Thanks Locket. I agree and I'm glad I am not the only one that thought that.


----------



## Ruey (Feb 22, 2011)

Locket said:


> I'm sorry, but I don't think that picture is cute at all. That is a lot of stress to put both dogs under on their first day meeting each other, even if for a quick photo. I'm glad nothing bad happened. Poor dogs.


oops never thought of that.. but they are ok after that. Smelling each other already. Just that Renee is too short to reach Hazel. If I do not bring Renee near to Hazel, they will never be friends cause Renee will just hide away. I need to tell her that the new one is not something harm. I am glad that after the introducing, Renee went to sniff Hazel which will not happen if I do not make them near. She will just bark Hazel at a distance.

I do agree if the dog is a real timid one, will be a lot of stress. But for my Renee? She is ok, jumping and running around Hazel afterwards, as she knew Hazel is not harmful. As for Hazel? She keep want to play whole session!

I am glad I did that, eventhough she may stress for a moment, rather then she being stress/afraid/hiding for DAYS which may not work causee I seperate them once Renee is stress? Or should I hide Hazel away from her? Stressing Hazel not to play?


----------



## Locket (Jun 21, 2009)

I personally would never force dogs to like each other, especially on the first day. Dogs need time to adjust to new environments and forcing unfamiliar dogs together can be very dangerous. 

It is okay for them to be scared. If I were in a brand new home or someone brought a brand new person into my home, I would be unhappy and scared too! I can't imagine someone forcing me to give them a piggy back or forcing them to give me a piggy back!!
Make every experience a positive experience. Forcing a scared dog onto an unfamiliar dog will only make them associate BAD things with being together. But if you were to keep them within smelling distance and give them each lots of treats while in the presence of each other, they will associate GOOD things with being together. 

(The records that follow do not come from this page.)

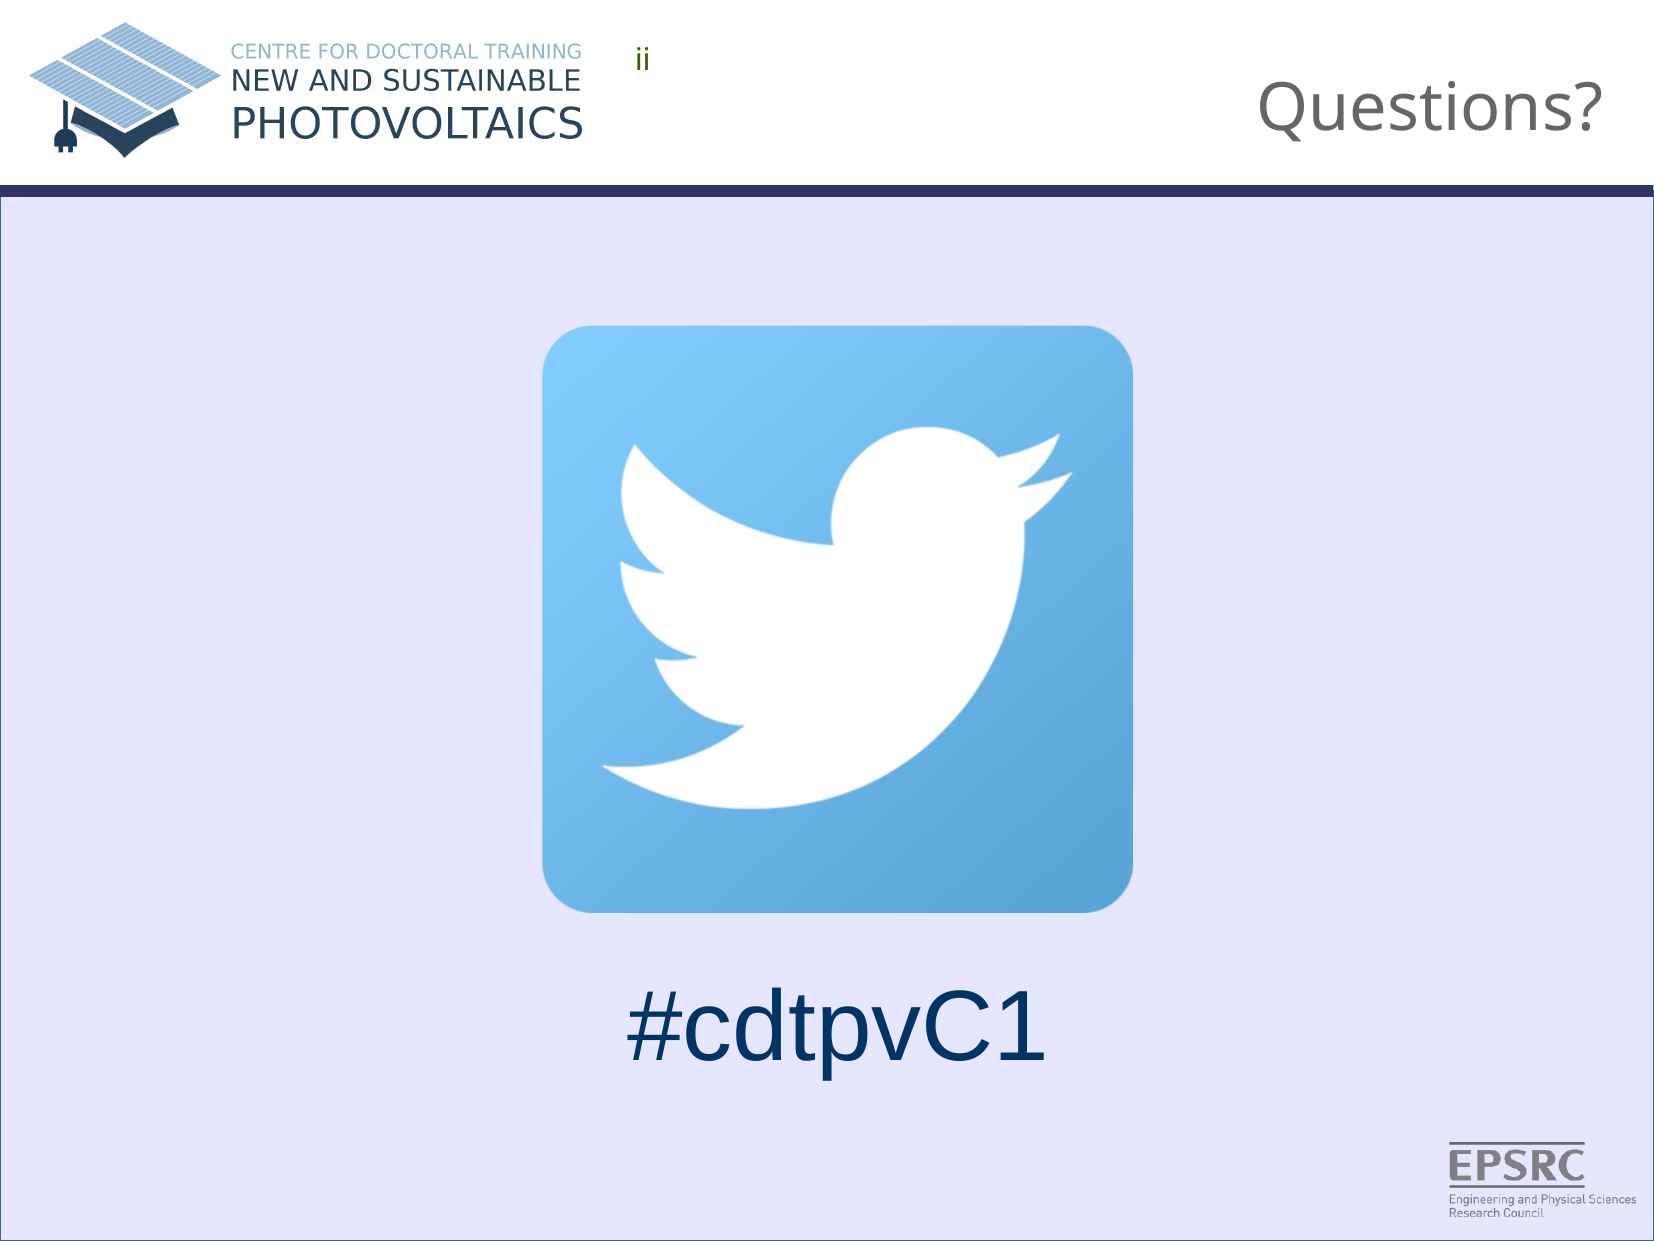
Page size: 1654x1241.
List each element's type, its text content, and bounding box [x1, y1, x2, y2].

text_box #cdtpvC1 [460, 962, 1217, 1090]
picture [513, 295, 1164, 945]
picture [19, 17, 591, 166]
text_box [0, 197, 1654, 1241]
picture [1449, 1142, 1636, 1217]
text_box ii [620, 29, 880, 80]
text_box Questions? [767, 51, 1619, 142]
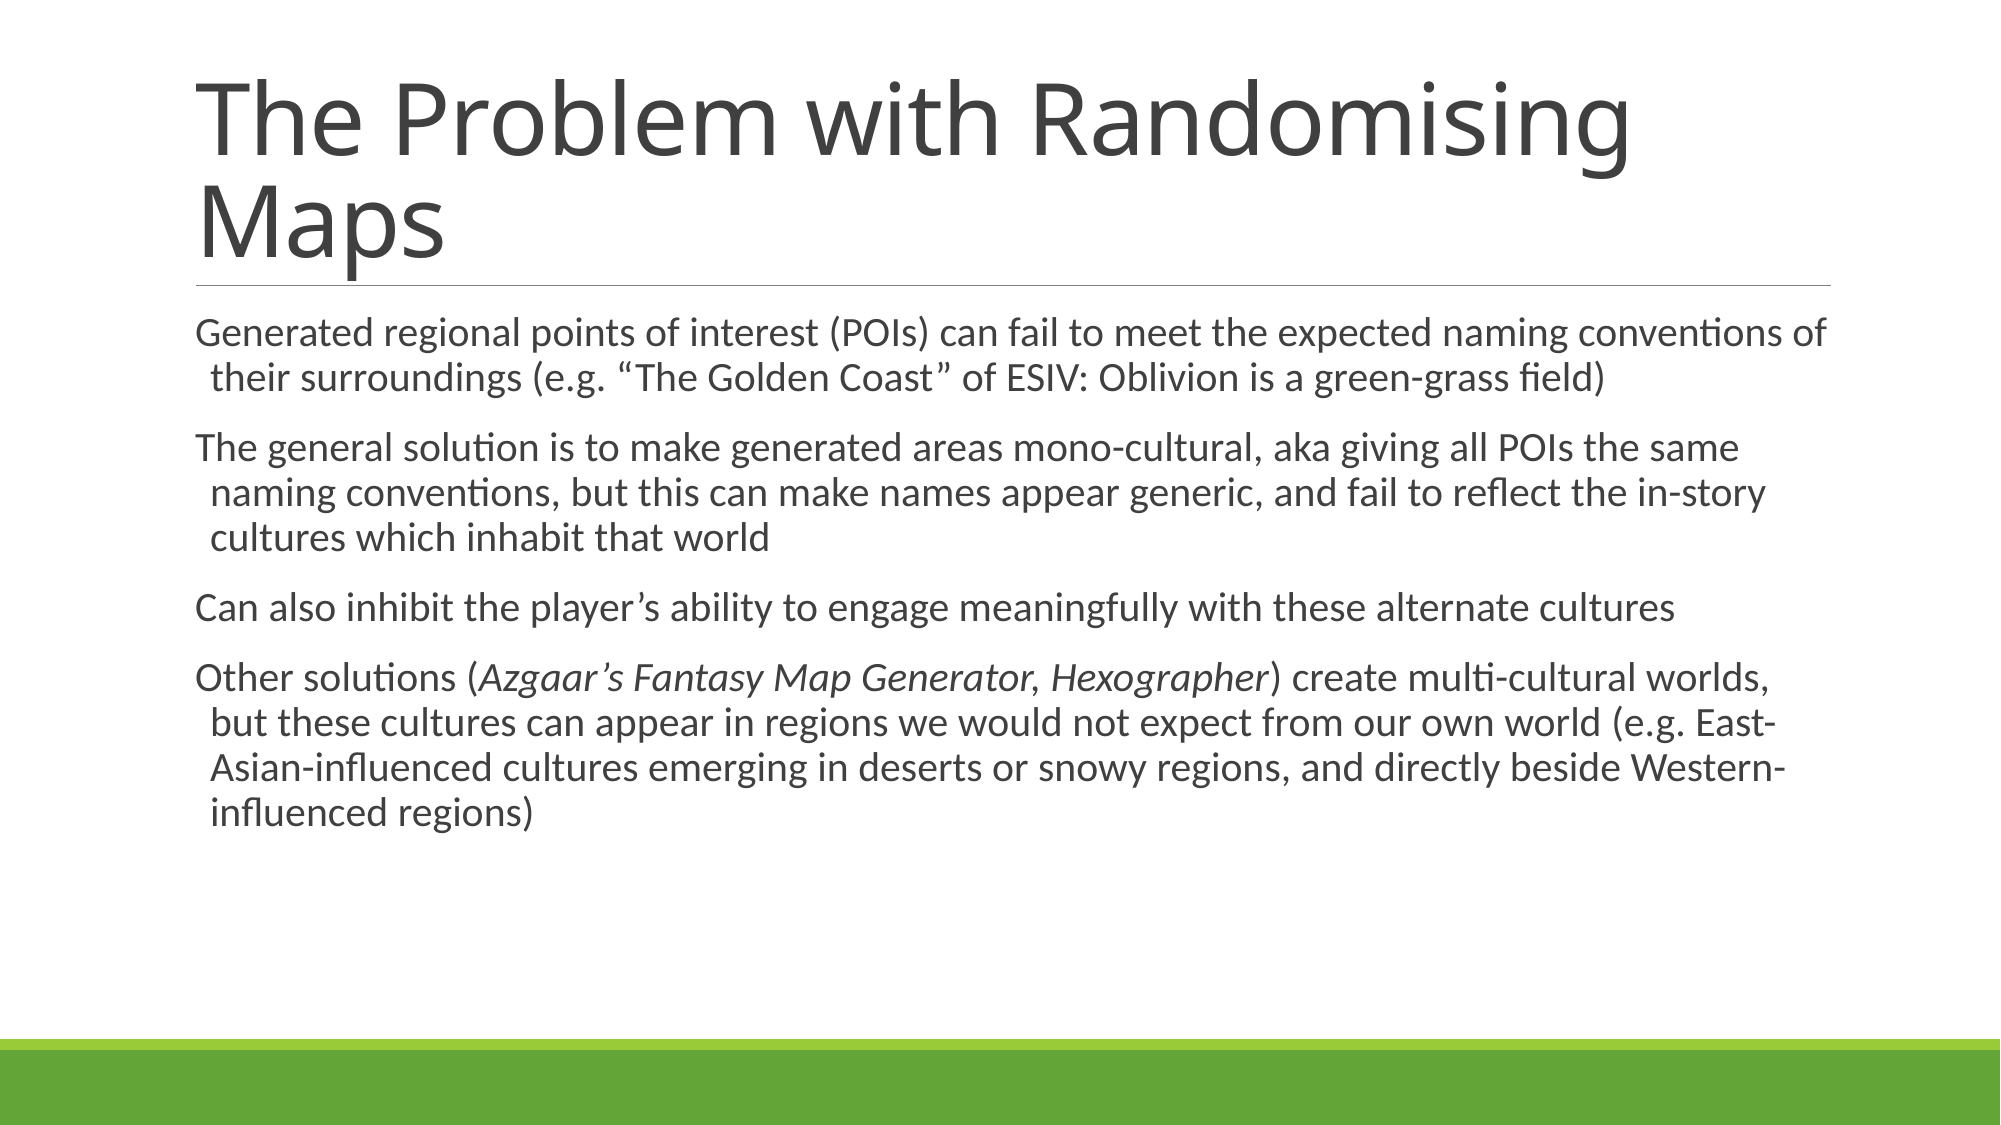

Make sure they each have their own space and give them time to adjust.


----------



## Ruey (Feb 22, 2011)

Of course I didn't force them in the first minute they were seeing each other. I was using the Quote ("") mark for the word force.. meaning I don't really force them. They had plenty time before that photo shoot. Maybe you don't get the idea, but anyway, they are pretty fine, no harm done, and thanks for the concern =)


----------